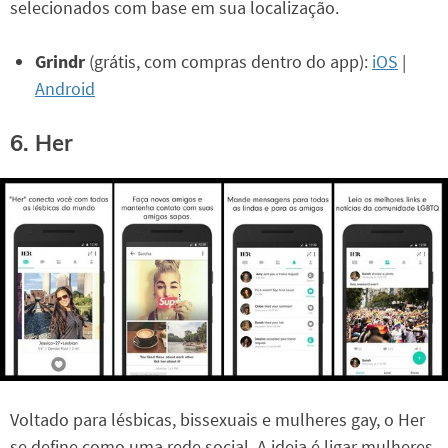
selecionados com base em sua localização.
Grindr
(grátis, com compras dentro do app):
iOS
|
Android
6. Her
Voltado para lésbicas, bissexuais e mulheres gay, o Her
se define como uma rede social. A ideia é ligar mulheres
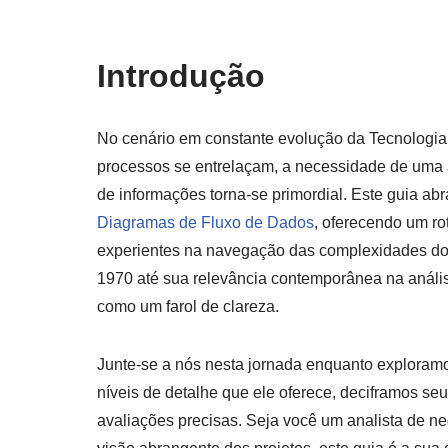
Introdução
No cenário em constante evolução da Tecnologi
processos se entrelaçam, a necessidade de uma
de informações torna-se primordial. Este guia a
Diagramas de Fluxo de Dados
, oferecendo um rot
experientes na navegação das complexidades dos
1970 até sua relevância contemporânea na análi
como um farol de clareza.
Junte-se a nós nesta jornada enquanto explor
níveis de detalhe que ele oferece, deciframos s
avaliações precisas. Seja você um analista de 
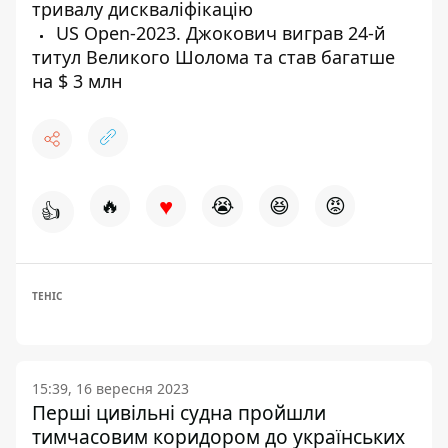
тривалу дискваліфікацію
US Open-2023. Джокович виграв 24-й
титул Великого Шолома та став багатше
на $ 3 млн
♥
🔥
😭
😆
😡
👍
ТЕНІС
15:39, 16 вересня 2023
Перші цивільні судна пройшли
тимчасовим коридором до українських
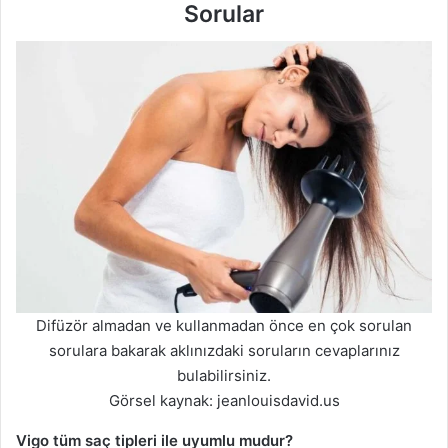
Sorular
Difüzör almadan ve kullanmadan önce en çok sorulan
sorulara bakarak aklınızdaki soruların cevaplarınız
bulabilirsiniz.
Görsel kaynak: jeanlouisdavid.us
Vigo tüm saç tipleri ile uyumlu mudur?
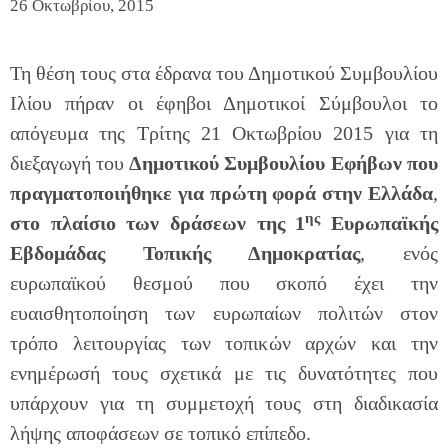
26 Οκτωβρίου, 2015
Τη θέση τους στα έδρανα του Δημοτικού Συμβουλίου
Ιλίου πήραν οι έφηβοι Δημοτικοί Σύμβουλοι το
απόγευμα της Τρίτης 21 Οκτωβρίου 2015 για τη
διεξαγωγή του
Δημοτικού Συμβουλίου Εφήβων που
πραγματοποιήθηκε για πρώτη φορά στην Ελλάδα
,
ης
στο πλαίσιο των δράσεων της
1
Ευρωπαϊκής
Εβδομάδας Τοπικής Δημοκρατίας
, ενός
ευρωπαϊκού θεσμού που σκοπό έχει την
ευαισθητοποίηση των ευρωπαίων πολιτών στον
τρόπο λειτουργίας των τοπικών αρχών και την
ενημέρωσή τους σχετικά με τις δυνατότητες που
υπάρχουν για τη συμμετοχή τους στη διαδικασία
λήψης αποφάσεων σε τοπικό επίπεδο.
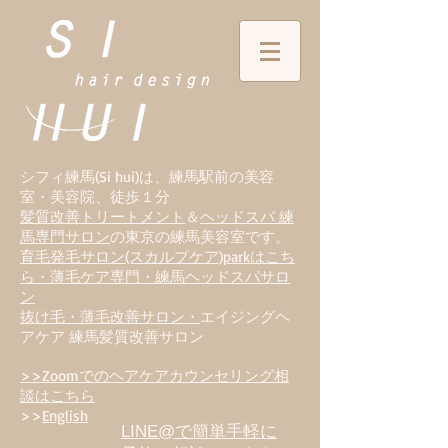
シフィ練馬(Si hui)は、
練
馬駅前の美容
室・美容院、徒歩１分
髪質改善トリートメント
＆
ヘッドスパ 練
馬専門サロン
の東京の練馬美容室です。
育毛発毛サロン(スカルプケア)parkはこち
ら・薄毛ケア専門・練馬ヘッドスパサロ
ン
抜け毛・薄毛改善サロン・
エイジングヘ
アケア 練馬髪質改善サロン
>>Zoomでのヘアケアカウンセリング相
談はこちら
>>
English
LINE@で簡単手軽に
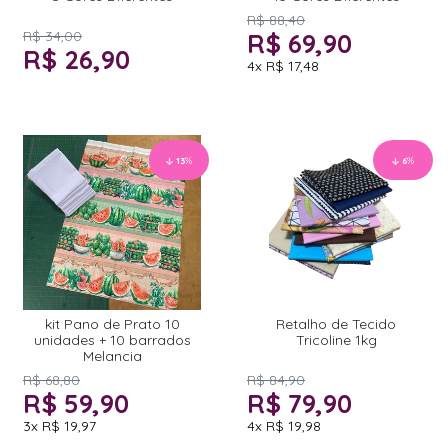
R$ 88,40
R$ 34,00
R$ 69,90
R$ 26,90
4x
R$ 17,48
13
%
6
%
kit Pano de Prato 10
Retalho de Tecido
unidades + 10 barrados
Tricoline 1kg
Melancia
R$ 68,80
R$ 84,90
R$ 59,90
R$ 79,90
3x
R$ 19,97
4x
R$ 19,98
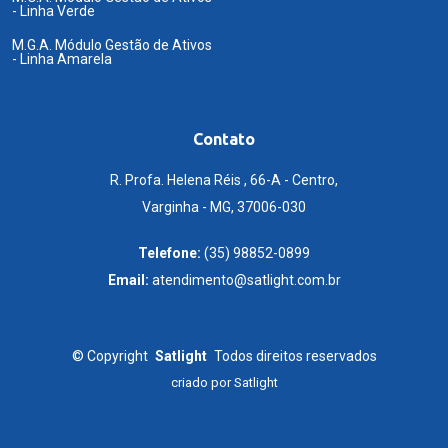
- Linha Verde
M.G.A. Módulo Gestão de Ativos
- Linha Amarela
Contato
R. Profa. Helena Réis , 66-A - Centro,
Varginha - MG, 37006-030
Telefone:
(35) 98852-0899
Email:
atendimento@satlight.com.br
©
Copyright
Satlight
Todos direitos reservados
criado por
Satlight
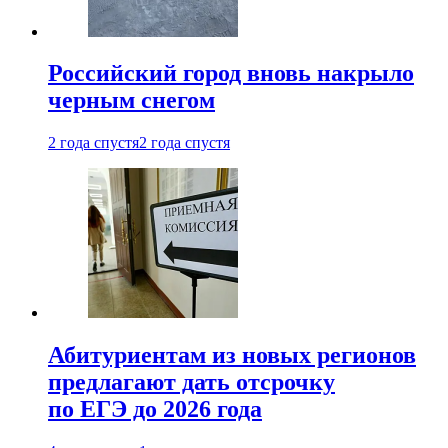
Российский город вновь накрыло
черным снегом
2 года спустя
2 года спустя
Абитуриентам из новых регионов
предлагают дать отсрочку
по ЕГЭ до 2026 года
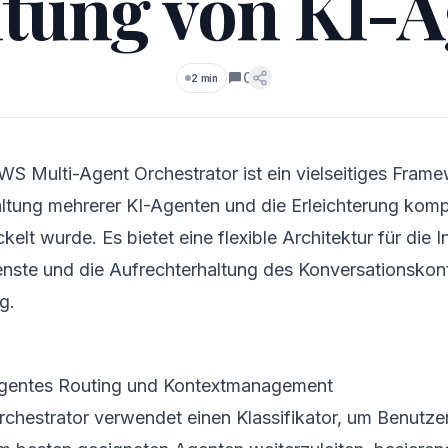
tung von KI-
0
2 min
Kommentare
S Multi-Agent Orchestrator ist ein vielseitiges Frame
ltung mehrerer KI-Agenten und die Erleichterung kom
kelt wurde. Es bietet eine flexible Architektur für die 
enste und die Aufrechterhaltung des Konversationskont
g.
ligentes Routing und Kontextmanagement
rchestrator verwendet einen Klassifikator, um Benutz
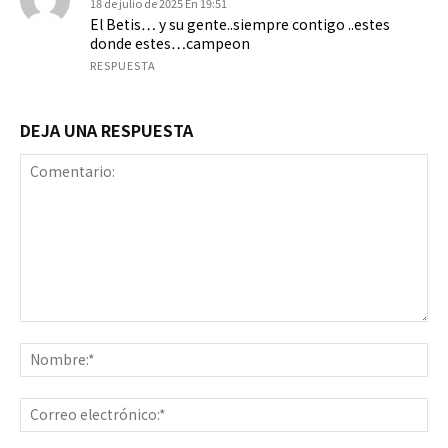
18 de julio de 2025 En 19:51
El Betis… y su gente..siempre contigo ..estes
donde estes…campeon
RESPUESTA
DEJA UNA RESPUESTA
Comentario:
No
Co
ele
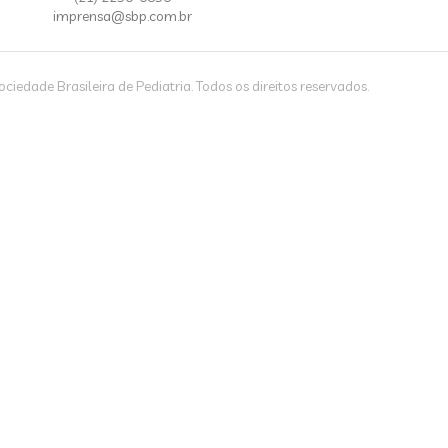
imprensa@sbp.com.br
iedade Brasileira de Pediatria. Todos os direitos reservados.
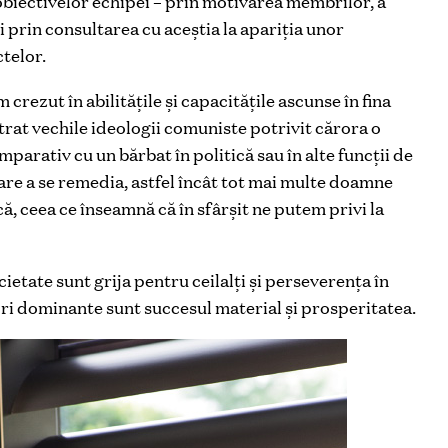
 obiectivelor echipei – prin motivarea membrilor, a
 și prin consultarea cu aceștia la apariţia unor
telor.
rezut în abilitățile și capacitățile ascunse în fina
strat vechile ideologii comuniste potrivit cărora o
parativ cu un bărbat în politică sau în alte funcții de
are a se remedia, astfel încât tot mai multe doamne
ică, ceea ce înseamnă că în sfârșit ne putem privi la
ietate sunt grija pentru ceilalţi şi perseverenţa în
ri dominante sunt succesul material şi prosperitatea.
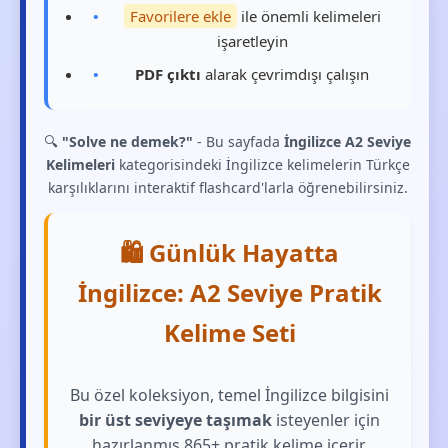
Favorilere ekle
ile önemli kelimeleri
işaretleyin
PDF çıktı
alarak çevrimdışı çalışın
🔍
"Solve ne demek?"
- Bu sayfada
İngilizce A2 Seviye
Kelimeleri
kategorisindeki İngilizce kelimelerin Türkçe
karşılıklarını interaktif flashcard'larla öğrenebilirsiniz.
🛍️ Günlük Hayatta
İngilizce: A2 Seviye Pratik
Kelime Seti
Bu özel koleksiyon, temel İngilizce bilgisini
bir üst seviyeye taşımak
isteyenler için
hazırlanmış 865+ pratik kelime içerir.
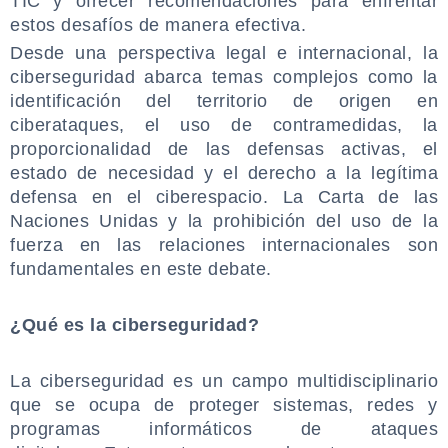
TIC y ofrecer recomendaciones para enfrentar
estos desafíos de manera efectiva.
Desde una perspectiva legal e internacional, la
ciberseguridad abarca temas complejos como la
identificación del territorio de origen en
ciberataques, el uso de contramedidas, la
proporcionalidad de las defensas activas, el
estado de necesidad y el derecho a la legítima
defensa en el ciberespacio. La Carta de las
Naciones Unidas y la prohibición del uso de la
fuerza en las relaciones internacionales son
fundamentales en este debate.
.
¿Qué es la ciberseguridad?
.
La ciberseguridad es un campo multidisciplinario
que se ocupa de proteger sistemas, redes y
programas informáticos de ataques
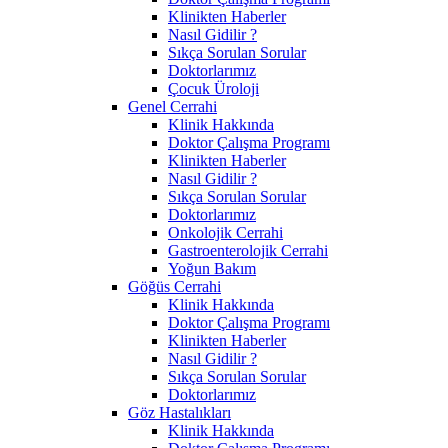
Klinikten Haberler
Nasıl Gidilir ?
Sıkça Sorulan Sorular
Doktorlarımız
Çocuk Üroloji
Genel Cerrahi
Klinik Hakkında
Doktor Çalışma Programı
Klinikten Haberler
Nasıl Gidilir ?
Sıkça Sorulan Sorular
Doktorlarımız
Onkolojik Cerrahi
Gastroenterolojik Cerrahi
Yoğun Bakım
Göğüs Cerrahi
Klinik Hakkında
Doktor Çalışma Programı
Klinikten Haberler
Nasıl Gidilir ?
Sıkça Sorulan Sorular
Doktorlarımız
Göz Hastalıkları
Klinik Hakkında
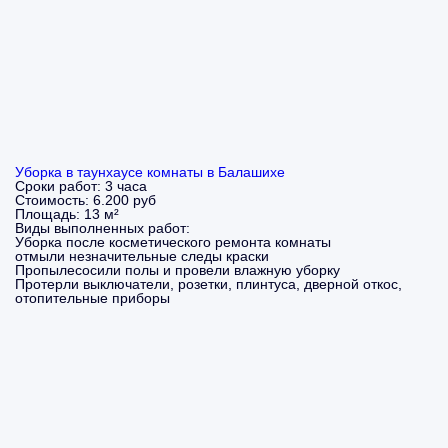
Уборка в таунхаусе комнаты в Балашихе
Сроки работ:
3 часа
Стоимость:
6.200 руб
Площадь:
13 м²
Виды выполненных работ:
Уборка после косметического ремонта комнаты
отмыли незначительные следы краски
Пропылесосили полы и провели влажную уборку
Протерли выключатели, розетки, плинтуса, дверной откос,
отопительные приборы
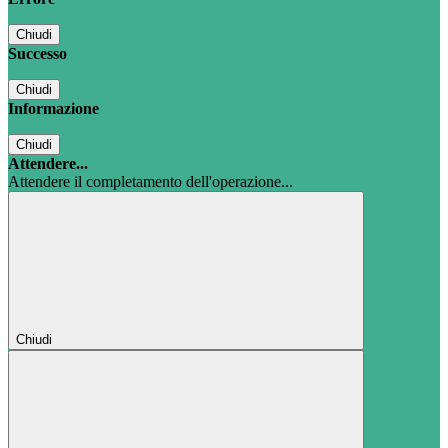
Chiudi
Successo
Chiudi
Informazione
Chiudi
Attendere...
Attendere il completamento dell'operazione...
Chiudi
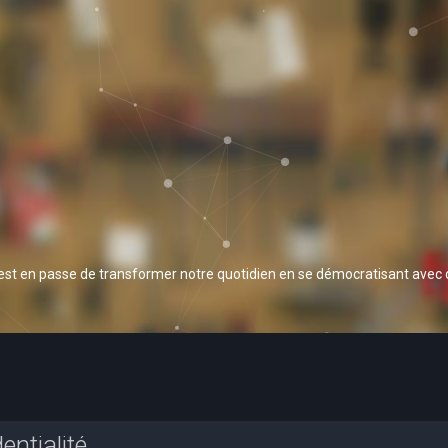
 est en passe de transformer notre quotidien en se démocratisant avec
entialité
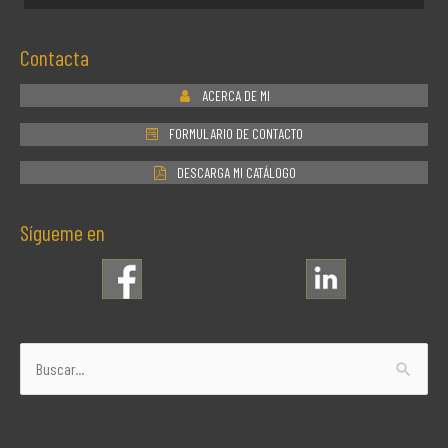
Contacta
ACERCA DE MI
FORMULARIO DE CONTACTO
DESCARGA MI CATÁLOGO
Sígueme en
Buscar
por:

------------------------

Brief:
Repeat the entries exactly, pictures left out.

Problem solution:
selecionados com base em sua localização.
Grindr
(grátis, com compras dentro do app):
iOS
|
Android
6. Her
Voltado para lésbicas, bissexuais e mulheres gay, o Her
se define como uma rede social. A ideia é ligar mulheres
Introdução
No cenário em constante evolução da Tecnologi
processos se entrelaçam, a necessidade de uma
de informações torna-se primordial. Este guia a
Diagramas de Fluxo de Dados
, oferecendo um rot
experientes na navegação das complexidades dos
1970 até sua relevância contemporânea na análi
como um farol de clareza.
Junte-se a nós nesta jornada enquanto explor
níveis de detalhe que ele oferece, deciframos s
avaliações precisas. Seja você um analista de 
тривалу дискваліфікацію
US Open-2023. Джокович виграв 24-й
титул Великого Шолома та став багатше
на $ 3 млн
♥
🔥
😭
😆
😡
👍
ТЕНІС
15:39, 16 вересня 2023
Перші цивільні судна пройшли
тимчасовим коридором до українських
Sorular
Difüzör almadan ve kullanmadan önce en çok sorulan
sorulara bakarak aklınızdaki soruların cevaplarınız
bulabilirsiniz.
Görsel kaynak: jeanlouisdavid.us
Vigo tüm saç tipleri ile uyumlu mudur?
26 Οκτωβρίου, 2015
Τη θέση τους στα έδρανα του Δημοτικού Συμβουλίου
Ιλίου πήραν οι έφηβοι Δημοτικοί Σύμβουλοι το
απόγευμα της Τρίτης 21 Οκτωβρίου 2015 για τη
διεξαγωγή του
Δημοτικού Συμβουλίου Εφήβων που
πραγματοποιήθηκε για πρώτη φορά στην Ελλάδα
,
ης
στο πλαίσιο των δράσεων της
1
Ευρωπαϊκής
Εβδομάδας Τοπικής Δημοκρατίας
, ενός
ευρωπαϊκού θεσμού που σκοπό έχει την
ευαισθητοποίηση των ευρωπαίων πολιτών στον
τρόπο λειτουργίας των τοπικών αρχών και την
ενημέρωσή τους σχετικά με τις δυνατότητες που
υπάρχουν για τη συμμετοχή τους στη διαδικασία
λήψης αποφάσεων σε τοπικό επίπεδο.
シフィ練馬(Si hui)は、
練
馬駅前の美容
室・美容院、徒歩１分
髪質改善トリートメント
＆
ヘッドスパ 練
馬専門サロン
の東京の練馬美容室です。
育毛発毛サロン(スカルプケア)parkはこち
ら・薄毛ケア専門・練馬ヘッドスパサロ
ン
抜け毛・薄毛改善サロン・
エイジングヘ
アケア 練馬髪質改善サロン
>>Zoomでのヘアケアカウンセリング相
談はこちら
>>
English
LINE@で簡単手軽に
R$ 88,40
R$ 34,00
R$ 69,90
R$ 26,90
4x
R$ 17,48
13
%
6
%
kit Pano de Prato 10
Retalho de Tecido
unidades + 10 barrados
Tricoline 1kg
Melancia
R$ 68,80
R$ 84,90
R$ 59,90
R$ 79,90
3x
R$ 19,97
4x
R$ 19,98
- Linha Verde
M.G.A. Módulo Gestão de Ativos
- Linha Amarela
Contato
R. Profa. Helena Réis , 66-A - Centro,
Varginha - MG, 37006-030
Telefone:
(35) 98852-0899
Email:
atendimento@satlight.com.br
©
Copyright
Satlight
Todos direitos reservados
criado por
Satlight
Российский город вновь накрыло
черным снегом
2 года спустя
2 года спустя
Абитуриентам из новых регионов
предлагают дать отсрочку
по ЕГЭ до 2026 года
tung von KI-
0
2 min
Kommentare
S Multi-Agent Orchestrator ist ein vielseitiges Frame
ltung mehrerer KI-Agenten und die Erleichterung kom
kelt wurde. Es bietet eine flexible Architektur für die 
enste und die Aufrechterhaltung des Konversationskont
g.
ligentes Routing und Kontextmanagement
rchestrator verwendet einen Klassifikator, um Benutz
18 de julio de 2025 En 19:51
El Betis… y su gente..siempre contigo ..estes
donde estes…campeon
RESPUESTA
DEJA UNA RESPUESTA
Comentario:
No
Co
ele
imprensa@sbp.com.br
iedade Brasileira de Pediatria. Todos os direitos reservados.
 obiectivelor echipei – prin motivarea membrilor, a
 și prin consultarea cu aceștia la apariţia unor
telor.
rezut în abilitățile și capacitățile ascunse în fina
strat vechile ideologii comuniste potrivit cărora o
parativ cu un bărbat în politică sau în alte funcții de
are a se remedia, astfel încât tot mai multe doamne
ică, ceea ce înseamnă că în sfârșit ne putem privi la
ietate sunt grija pentru ceilalţi şi perseverenţa în
ri dominante sunt succesul material şi prosperitatea.
Favorilere ekle
ile önemli kelimeleri
işaretleyin
PDF çıktı
alarak çevrimdışı çalışın
🔍
"Solve ne demek?"
- Bu sayfada
İngilizce A2 Seviye
Kelimeleri
kategorisindeki İngilizce kelimelerin Türkçe
karşılıklarını interaktif flashcard'larla öğrenebilirsiniz.
🛍️ Günlük Hayatta
İngilizce: A2 Seviye Pratik
Kelime Seti
Bu özel koleksiyon, temel İngilizce bilgisini
bir üst seviyeye taşımak
isteyenler için
hazırlanmış 865+ pratik kelime içerir.
TIC y ofrecer recomendaciones para enfrentar
estos desafíos de manera efectiva.
Desde una perspectiva legal e internacional, la
ciberseguridad abarca temas complejos como la
identificación del territorio de origen en
ciberataques, el uso de contramedidas, la
proporcionalidad de las defensas activas, el
estado de necesidad y el derecho a la legítima
defensa en el ciberespacio. La Carta de las
Naciones Unidas y la prohibición del uso de la
fuerza en las relaciones internacionales son
fundamentales en este debate.
.
¿Qué es la ciberseguridad?
.
La ciberseguridad es un campo multidisciplinario
que se ocupa de proteger sistemas, redes y
programas informáticos de ataques
Klinikten Haberler
Nasıl Gidilir ?
Sıkça Sorulan Sorular
Doktorlarımız
Çocuk Üroloji
Genel Cerrahi
Klinik Hakkında
Doktor Çalışma Programı
Klinikten Haberler
Nasıl Gidilir ?
Sıkça Sorulan Sorular
Doktorlarımız
Onkolojik Cerrahi
Gastroenterolojik Cerrahi
Yoğun Bakım
Göğüs Cerrahi
Klinik Hakkında
Doktor Çalışma Programı
Klinikten Haberler
Nasıl Gidilir ?
Sıkça Sorulan Sorular
Doktorlarımız
Göz Hastalıkları
Klinik Hakkında
Уборка в таунхаусе комнаты в Балашихе
Сроки работ:
3 часа
Стоимость:
6.200 руб
Площадь:
13 м²
Виды выполненных работ:
Уборка после косметического ремонта комнаты
отмыли незначительные следы краски
Пропылесосили полы и провели влажную уборку
Протерли выключатели, розетки, плинтуса, дверной откос,
отопительные приборы
Chiudi
Successo
Chiudi
Informazione
Chiudi
Attendere...
Attendere il completamento dell'operazione...
Chiudi
 est en passe de transformer notre quotidien en se démocratisant avec
entialité
Contacta
ACERCA DE MI
FORMULARIO DE CONTACTO
DESCARGA MI CATÁLOGO
Sígueme en
Buscar
por:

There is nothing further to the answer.